What is expected ▸ For this exercise, reproduce the entries below exactly, but only from the line containing "Meadows | @RepMarkMeadows |" through the line containing "Fortenberry | @JeffFortenberry |", both included.

======== Records supplied

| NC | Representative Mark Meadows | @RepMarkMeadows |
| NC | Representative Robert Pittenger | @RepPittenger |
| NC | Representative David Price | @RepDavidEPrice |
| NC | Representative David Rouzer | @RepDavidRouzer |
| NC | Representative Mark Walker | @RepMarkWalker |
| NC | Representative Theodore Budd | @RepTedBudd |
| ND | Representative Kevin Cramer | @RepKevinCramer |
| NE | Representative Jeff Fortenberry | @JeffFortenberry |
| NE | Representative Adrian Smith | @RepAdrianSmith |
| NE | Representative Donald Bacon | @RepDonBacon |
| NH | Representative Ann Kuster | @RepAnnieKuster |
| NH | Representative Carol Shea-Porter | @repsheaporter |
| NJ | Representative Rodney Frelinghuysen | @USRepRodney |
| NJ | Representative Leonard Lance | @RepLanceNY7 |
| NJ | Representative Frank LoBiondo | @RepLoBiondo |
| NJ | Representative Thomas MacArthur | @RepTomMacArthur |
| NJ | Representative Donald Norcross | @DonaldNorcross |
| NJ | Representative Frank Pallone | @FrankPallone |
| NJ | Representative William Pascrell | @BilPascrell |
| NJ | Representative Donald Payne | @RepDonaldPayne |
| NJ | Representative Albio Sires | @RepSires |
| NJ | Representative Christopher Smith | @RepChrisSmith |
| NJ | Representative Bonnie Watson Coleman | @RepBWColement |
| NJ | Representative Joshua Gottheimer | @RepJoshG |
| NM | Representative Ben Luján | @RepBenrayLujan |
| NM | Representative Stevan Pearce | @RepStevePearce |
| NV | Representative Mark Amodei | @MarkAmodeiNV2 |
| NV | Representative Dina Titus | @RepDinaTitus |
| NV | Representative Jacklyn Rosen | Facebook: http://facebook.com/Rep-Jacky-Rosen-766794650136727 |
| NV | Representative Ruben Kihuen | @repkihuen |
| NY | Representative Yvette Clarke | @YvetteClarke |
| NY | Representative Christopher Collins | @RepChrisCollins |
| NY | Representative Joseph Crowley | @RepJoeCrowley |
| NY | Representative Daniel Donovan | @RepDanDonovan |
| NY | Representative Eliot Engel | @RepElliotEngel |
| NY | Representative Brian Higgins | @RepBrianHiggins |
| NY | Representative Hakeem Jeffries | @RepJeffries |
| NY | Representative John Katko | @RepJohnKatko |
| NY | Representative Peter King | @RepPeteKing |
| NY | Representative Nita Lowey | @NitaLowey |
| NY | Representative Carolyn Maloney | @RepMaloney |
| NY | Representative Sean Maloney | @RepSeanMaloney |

================
======== Records supplied

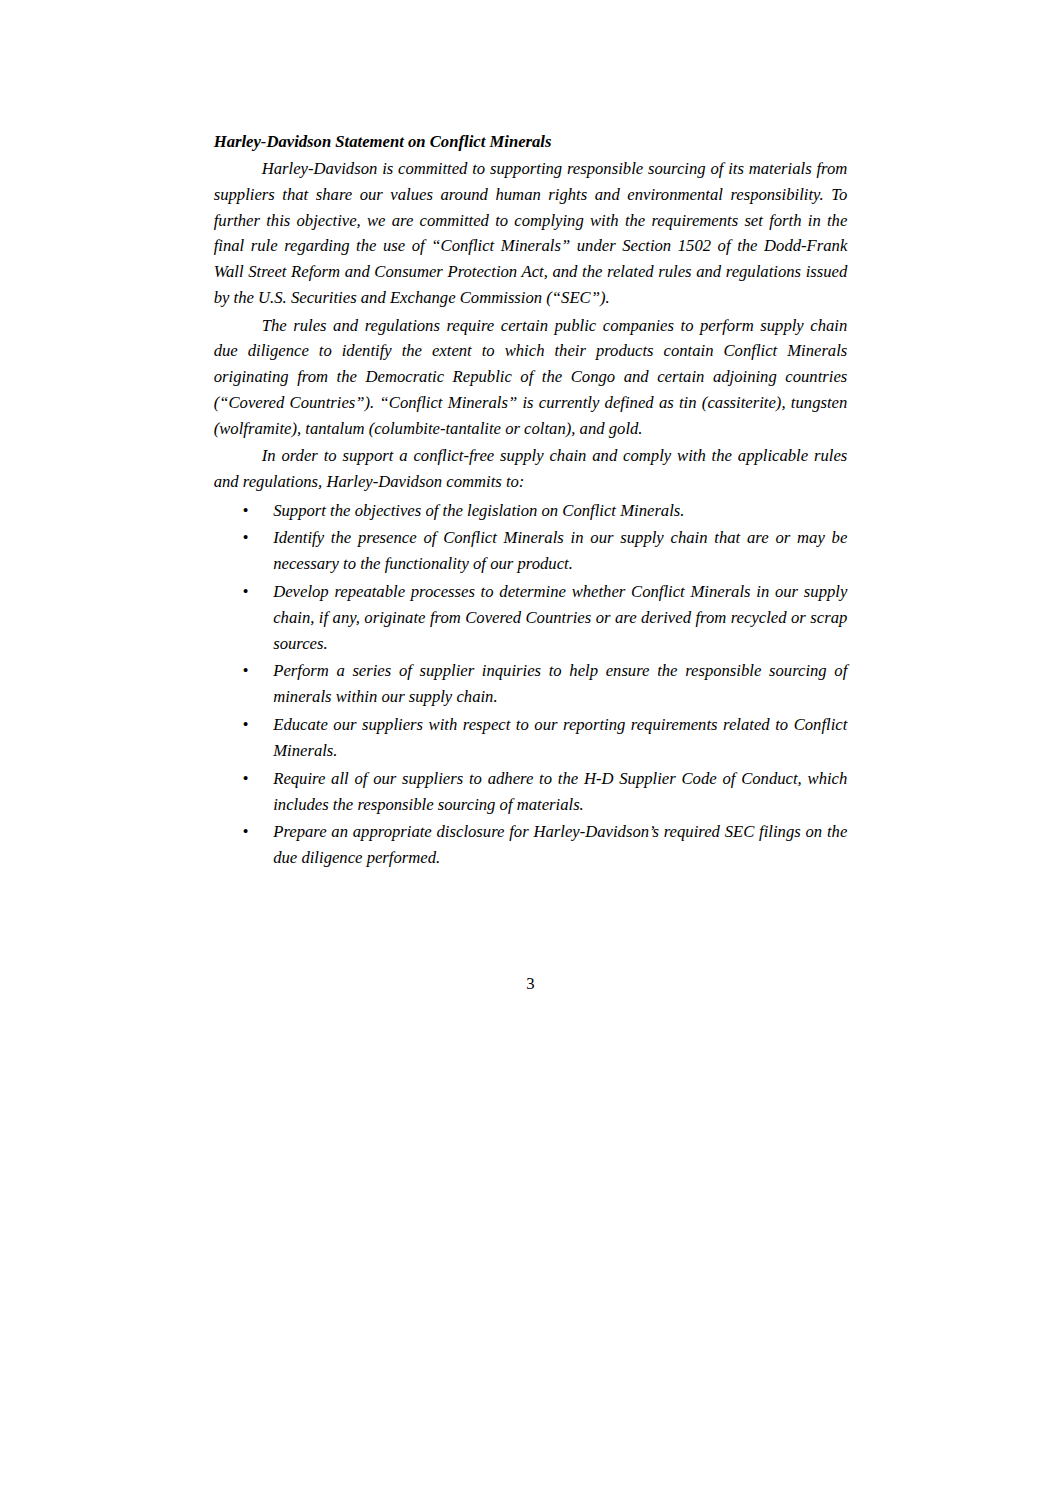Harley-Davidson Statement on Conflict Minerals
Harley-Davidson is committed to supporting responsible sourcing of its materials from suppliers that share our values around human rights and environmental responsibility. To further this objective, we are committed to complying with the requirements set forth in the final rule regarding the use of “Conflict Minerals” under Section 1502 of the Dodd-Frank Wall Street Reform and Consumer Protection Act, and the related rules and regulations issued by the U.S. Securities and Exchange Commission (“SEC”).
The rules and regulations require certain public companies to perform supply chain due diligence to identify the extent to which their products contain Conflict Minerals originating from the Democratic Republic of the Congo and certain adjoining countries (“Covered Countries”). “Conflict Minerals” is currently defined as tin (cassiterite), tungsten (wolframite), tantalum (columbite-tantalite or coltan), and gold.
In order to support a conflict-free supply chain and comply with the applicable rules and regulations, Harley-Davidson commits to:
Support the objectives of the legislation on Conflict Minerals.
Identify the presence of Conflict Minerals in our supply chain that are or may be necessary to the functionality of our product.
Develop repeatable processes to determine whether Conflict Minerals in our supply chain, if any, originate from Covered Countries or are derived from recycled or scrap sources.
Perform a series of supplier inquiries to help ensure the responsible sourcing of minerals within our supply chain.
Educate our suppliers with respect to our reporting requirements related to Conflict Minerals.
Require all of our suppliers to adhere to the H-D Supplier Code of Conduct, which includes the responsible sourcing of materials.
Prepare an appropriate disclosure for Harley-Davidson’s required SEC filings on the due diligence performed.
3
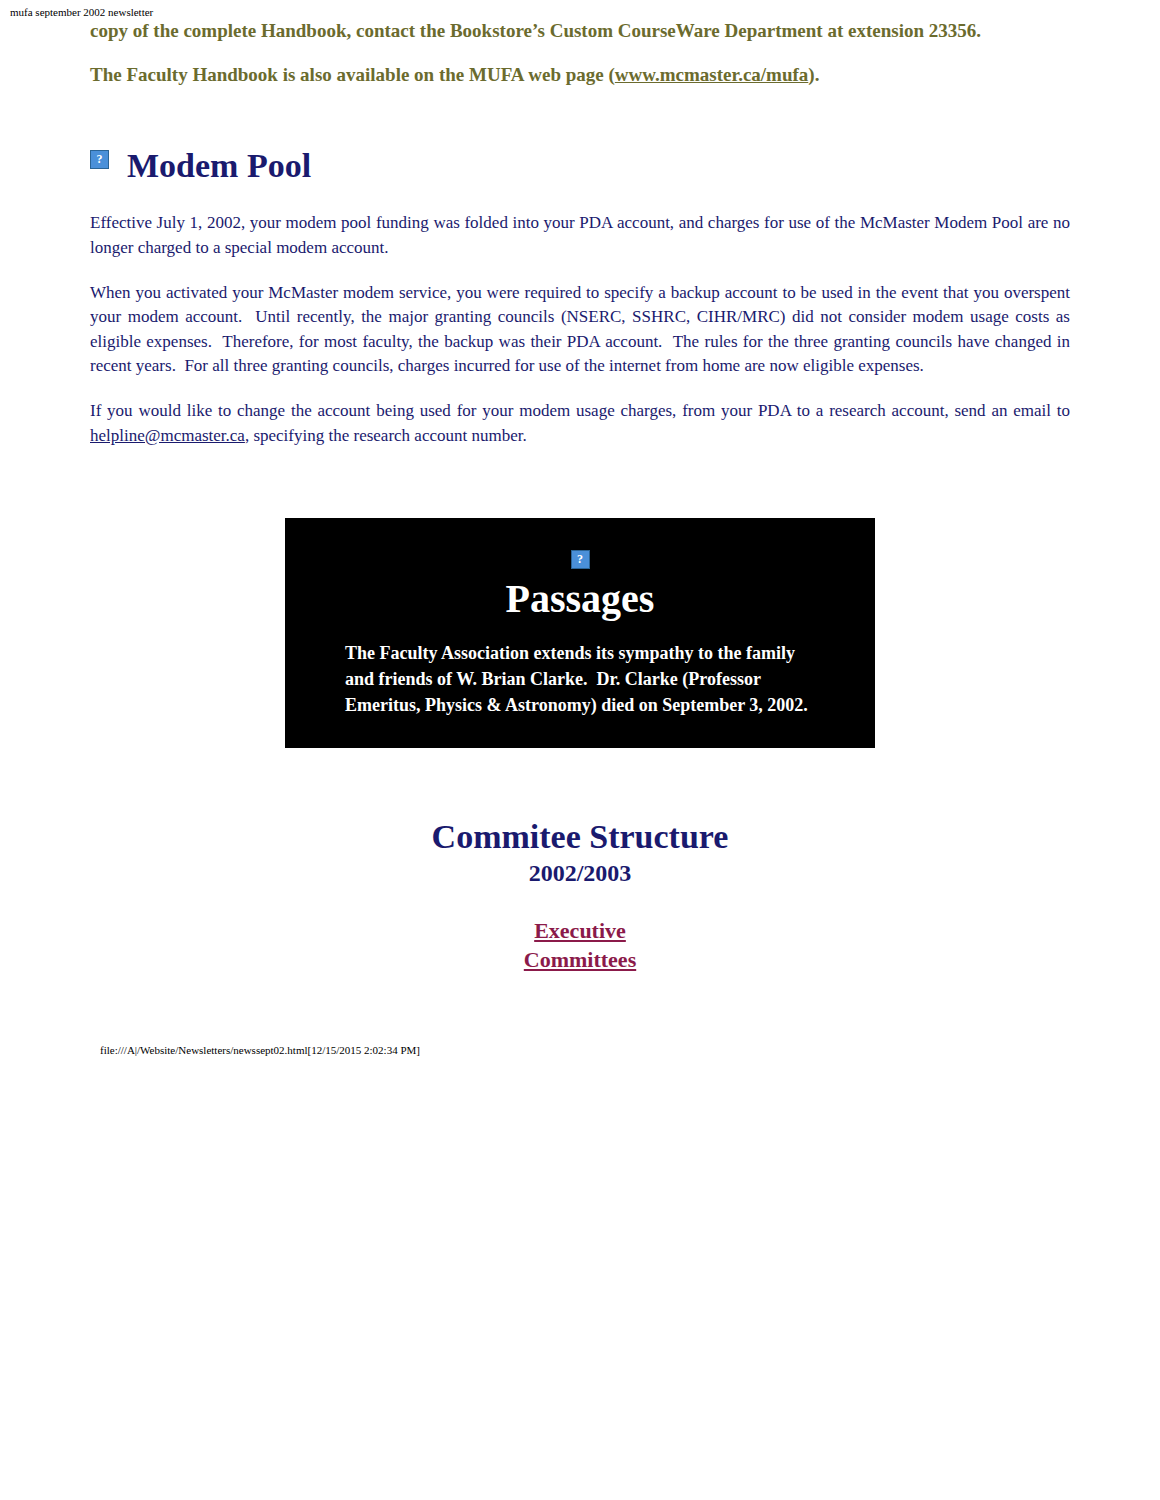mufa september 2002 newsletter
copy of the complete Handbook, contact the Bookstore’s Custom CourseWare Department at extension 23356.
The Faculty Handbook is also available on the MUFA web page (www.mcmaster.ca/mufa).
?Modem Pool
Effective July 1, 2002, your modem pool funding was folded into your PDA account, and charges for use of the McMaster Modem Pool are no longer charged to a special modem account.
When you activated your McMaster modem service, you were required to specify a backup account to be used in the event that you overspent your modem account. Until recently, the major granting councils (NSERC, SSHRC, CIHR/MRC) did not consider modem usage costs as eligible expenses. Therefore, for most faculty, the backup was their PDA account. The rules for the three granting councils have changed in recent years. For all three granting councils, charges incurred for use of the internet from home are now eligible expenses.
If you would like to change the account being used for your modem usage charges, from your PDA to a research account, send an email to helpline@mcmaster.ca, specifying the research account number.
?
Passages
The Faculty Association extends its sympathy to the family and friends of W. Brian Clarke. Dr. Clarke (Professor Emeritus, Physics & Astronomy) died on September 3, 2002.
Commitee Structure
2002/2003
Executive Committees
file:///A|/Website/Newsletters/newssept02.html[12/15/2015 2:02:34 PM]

================

Your solution ▸
| NC | Representative Mark Meadows | @RepMarkMeadows |
| NC | Representative Robert Pittenger | @RepPittenger |
| NC | Representative David Price | @RepDavidEPrice |
| NC | Representative David Rouzer | @RepDavidRouzer |
| NC | Representative Mark Walker | @RepMarkWalker |
| NC | Representative Theodore Budd | @RepTedBudd |
| ND | Representative Kevin Cramer | @RepKevinCramer |
| NE | Representative Jeff Fortenberry | @JeffFortenberry |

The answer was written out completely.